Load the samples solution and build the Reduction project in Release mode and then run it without the debugger attached. You should see some output like this.
Running kernels with 16777216 elements, 65536 KB of data ...
Tile size: 512
Tile count: 128
Using device : NVIDIA GeForce GTX 570
Total : Calc
SUCCESS: Overhead 0.03 : 0.00 (ms)
SUCCESS: CPU sequential 9.48 : 9.45 (ms)
SUCCESS: CPU parallel 5.92 : 5.89 (ms)
SUCCESS: C++ AMP simple model 25.34 : 3.19 (ms)
SUCCESS: C++ AMP simple model using array_view 62.09 : 20.61 (ms)
SUCCESS: C++ AMP simple model optimized 25.24 : 1.81 (ms)
SUCCESS: C++ AMP tiled model 29.70 : 7.27 (ms)
SUCCESS: C++ AMP tiled model & shared memory 30.40 : 7.56 (ms)
SUCCESS: C++ AMP tiled model & minimized divergence 25.21 : 5.77 (ms)
SUCCESS: C++ AMP tiled model & no bank conflicts 25.52 : 3.92 (ms)

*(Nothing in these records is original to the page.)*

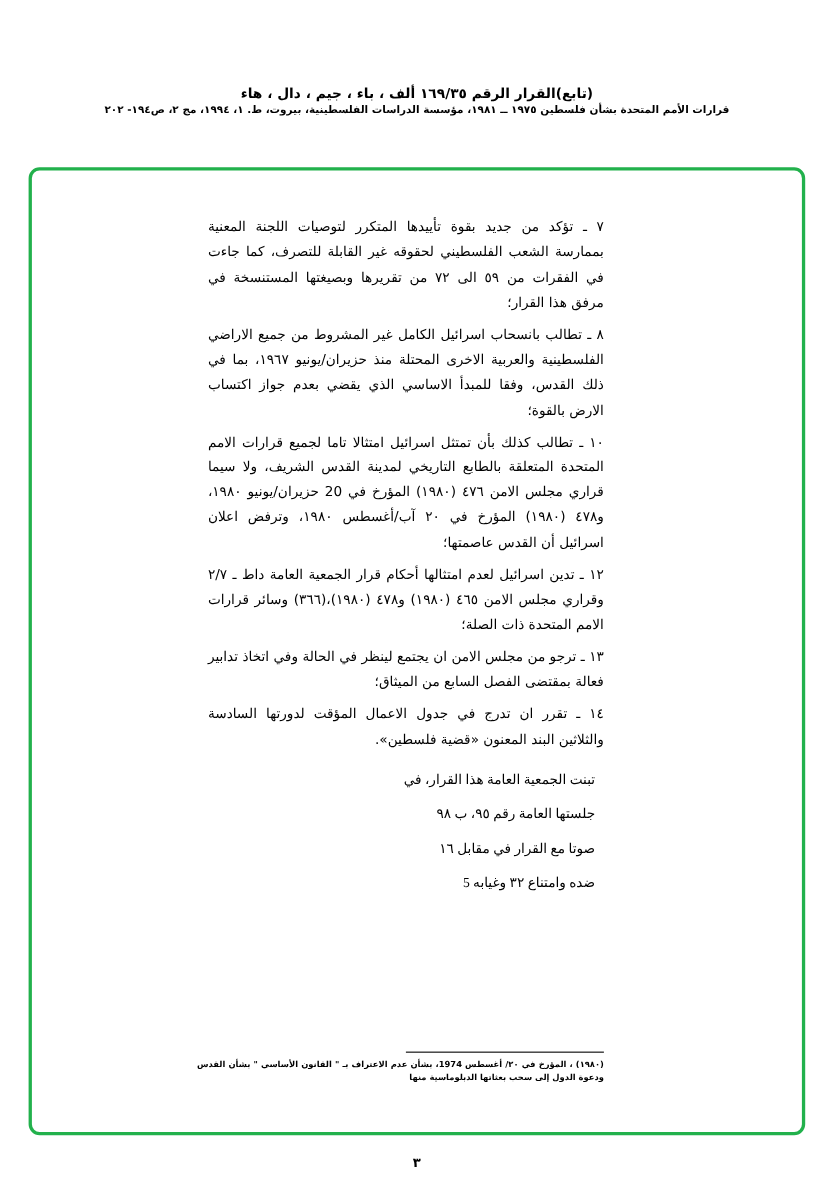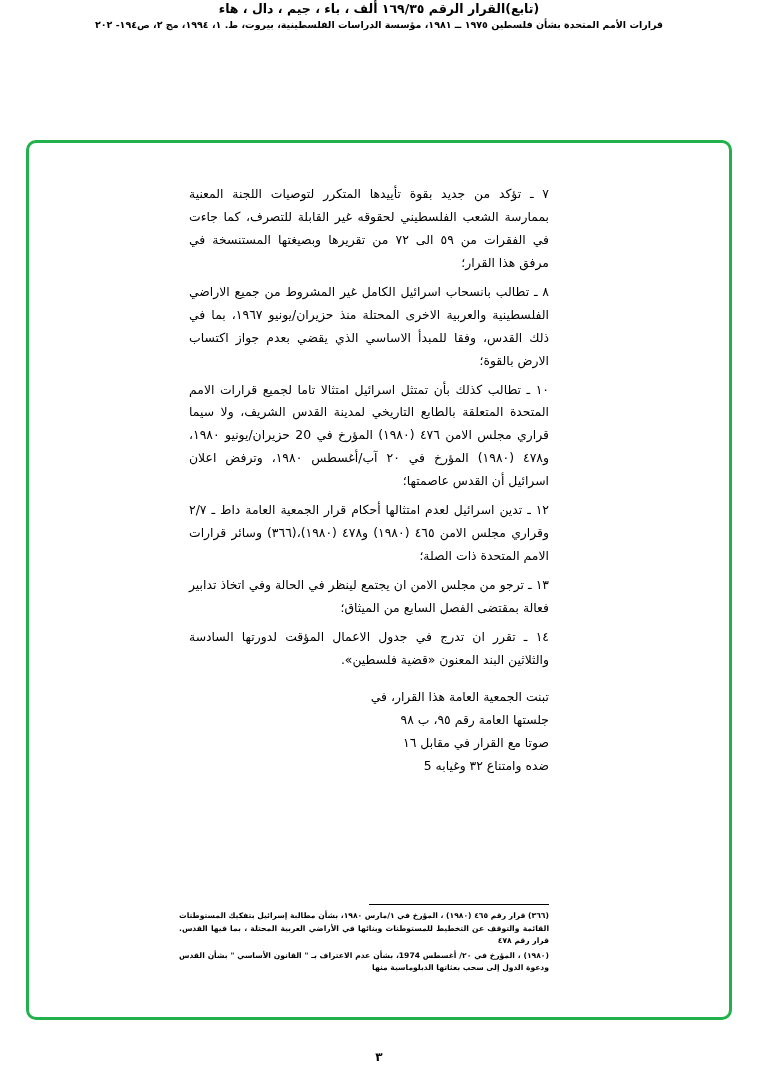--- a/index.html
+++ b/index.html
@@ -23,6 +23,7 @@
   }
   .header {
     text-align: center;
+    padding-top: 76px;
   }
   .header .h-title {
     font-size: 12.5px;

SUCCESS: C++ AMP tiled model & reduced stalled threads 21.25 : 2.03 (ms)
SUCCESS: C++ AMP tiled model & unrolling 22.94 : 1.55 (ms)
SUCCESS: C++ AMP cascading reduction 20.17 : 0.92 (ms)
SUCCESS: C++ AMP cascading reduction & unrolling 24.01 : 1.20 (ms)
Note that none of the examples are taking anywhere near the time you code is. Although it's fair to say that the CPU is faster and data copy time is a big contributing factor here.
This is to be expected. Effective use of a GPU involves moving more than operations like reduction to the GPU. You need to move significant amount of compute to make up for the copy overhead.
Some things you should consider:
- What happens with you run the sample from CodePlex?
- Are you running a release build with optimization enabled?
- Are you sure running are running against the actual GPU hardware and not against a WARP (software emulator) accelerator?
Some more information that would be helpful
- what hardware are you using?
- How large is your data set, both the input data and the size of the partial result array?